RECORDS TO USE START

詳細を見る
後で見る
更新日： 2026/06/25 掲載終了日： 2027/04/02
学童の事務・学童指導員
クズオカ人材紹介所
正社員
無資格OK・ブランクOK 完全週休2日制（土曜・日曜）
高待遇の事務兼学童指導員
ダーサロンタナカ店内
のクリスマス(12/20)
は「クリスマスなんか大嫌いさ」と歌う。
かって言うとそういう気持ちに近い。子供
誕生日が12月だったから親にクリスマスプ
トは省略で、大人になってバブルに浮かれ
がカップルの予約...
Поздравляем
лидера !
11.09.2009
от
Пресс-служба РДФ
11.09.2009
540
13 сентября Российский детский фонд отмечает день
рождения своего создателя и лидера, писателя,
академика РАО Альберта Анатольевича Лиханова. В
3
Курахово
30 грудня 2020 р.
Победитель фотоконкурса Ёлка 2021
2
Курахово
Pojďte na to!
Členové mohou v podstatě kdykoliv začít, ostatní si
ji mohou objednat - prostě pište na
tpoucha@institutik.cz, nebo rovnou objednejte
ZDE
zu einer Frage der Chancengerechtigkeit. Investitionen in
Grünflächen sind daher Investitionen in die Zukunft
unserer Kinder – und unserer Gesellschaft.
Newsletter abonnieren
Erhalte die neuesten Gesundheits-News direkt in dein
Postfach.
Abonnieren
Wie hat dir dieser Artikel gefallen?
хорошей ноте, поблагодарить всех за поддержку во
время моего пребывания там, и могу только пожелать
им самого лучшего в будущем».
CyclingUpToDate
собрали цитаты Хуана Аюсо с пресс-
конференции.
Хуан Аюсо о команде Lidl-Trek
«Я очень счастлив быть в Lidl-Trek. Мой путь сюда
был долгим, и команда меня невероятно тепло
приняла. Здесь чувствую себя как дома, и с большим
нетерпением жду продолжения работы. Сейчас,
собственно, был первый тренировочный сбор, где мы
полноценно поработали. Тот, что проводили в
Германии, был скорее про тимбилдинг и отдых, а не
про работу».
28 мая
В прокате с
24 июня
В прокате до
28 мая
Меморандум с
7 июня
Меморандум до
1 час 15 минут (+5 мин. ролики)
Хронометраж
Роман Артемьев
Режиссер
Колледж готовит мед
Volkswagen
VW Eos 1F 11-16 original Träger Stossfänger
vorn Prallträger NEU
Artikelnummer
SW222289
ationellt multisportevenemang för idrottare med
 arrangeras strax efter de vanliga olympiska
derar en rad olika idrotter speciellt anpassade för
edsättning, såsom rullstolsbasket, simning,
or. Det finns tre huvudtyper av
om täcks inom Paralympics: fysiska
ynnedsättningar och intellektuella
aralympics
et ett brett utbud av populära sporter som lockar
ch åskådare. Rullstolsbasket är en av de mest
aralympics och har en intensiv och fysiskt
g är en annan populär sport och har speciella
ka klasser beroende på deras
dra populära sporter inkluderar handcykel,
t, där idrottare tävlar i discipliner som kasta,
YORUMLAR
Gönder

RECORDS TO USE END

ABOUT THIS TASK → Return everything in the records. Keep each line exactly as written.

RESULT BELOW →
詳細を見る
後で見る
更新日： 2026/06/25 掲載終了日： 2027/04/02
学童の事務・学童指導員
クズオカ人材紹介所
正社員
無資格OK・ブランクOK 完全週休2日制（土曜・日曜）
高待遇の事務兼学童指導員
ダーサロンタナカ店内
のクリスマス(12/20)
は「クリスマスなんか大嫌いさ」と歌う。
かって言うとそういう気持ちに近い。子供
誕生日が12月だったから親にクリスマスプ
トは省略で、大人になってバブルに浮かれ
がカップルの予約...
Поздравляем
лидера !
11.09.2009
от
Пресс-служба РДФ
11.09.2009
540
13 сентября Российский детский фонд отмечает день
рождения своего создателя и лидера, писателя,
академика РАО Альберта Анатольевича Лиханова. В
3
Курахово
30 грудня 2020 р.
Победитель фотоконкурса Ёлка 2021
2
Курахово
Pojďte na to!
Členové mohou v podstatě kdykoliv začít, ostatní si
ji mohou objednat - prostě pište na
tpoucha@institutik.cz, nebo rovnou objednejte
ZDE
zu einer Frage der Chancengerechtigkeit. Investitionen in
Grünflächen sind daher Investitionen in die Zukunft
unserer Kinder – und unserer Gesellschaft.
Newsletter abonnieren
Erhalte die neuesten Gesundheits-News direkt in dein
Postfach.
Abonnieren
Wie hat dir dieser Artikel gefallen?
хорошей ноте, поблагодарить всех за поддержку во
время моего пребывания там, и могу только пожелать
им самого лучшего в будущем».
CyclingUpToDate
собрали цитаты Хуана Аюсо с пресс-
конференции.
Хуан Аюсо о команде Lidl-Trek
«Я очень счастлив быть в Lidl-Trek. Мой путь сюда
был долгим, и команда меня невероятно тепло
приняла. Здесь чувствую себя как дома, и с большим
нетерпением жду продолжения работы. Сейчас,
собственно, был первый тренировочный сбор, где мы
полноценно поработали. Тот, что проводили в
Германии, был скорее про тимбилдинг и отдых, а не
про работу».
28 мая
В прокате с
24 июня
В прокате до
28 мая
Меморандум с
7 июня
Меморандум до
1 час 15 минут (+5 мин. ролики)
Хронометраж
Роман Артемьев
Режиссер
Колледж готовит мед
Volkswagen
VW Eos 1F 11-16 original Träger Stossfänger
vorn Prallträger NEU
Artikelnummer
SW222289
ationellt multisportevenemang för idrottare med
 arrangeras strax efter de vanliga olympiska
derar en rad olika idrotter speciellt anpassade för
edsättning, såsom rullstolsbasket, simning,
or. Det finns tre huvudtyper av
om täcks inom Paralympics: fysiska
ynnedsättningar och intellektuella
aralympics
et ett brett utbud av populära sporter som lockar
ch åskådare. Rullstolsbasket är en av de mest
aralympics och har en intensiv och fysiskt
g är en annan populär sport och har speciella
ka klasser beroende på deras
dra populära sporter inkluderar handcykel,
t, där idrottare tävlar i discipliner som kasta,
YORUMLAR
Gönder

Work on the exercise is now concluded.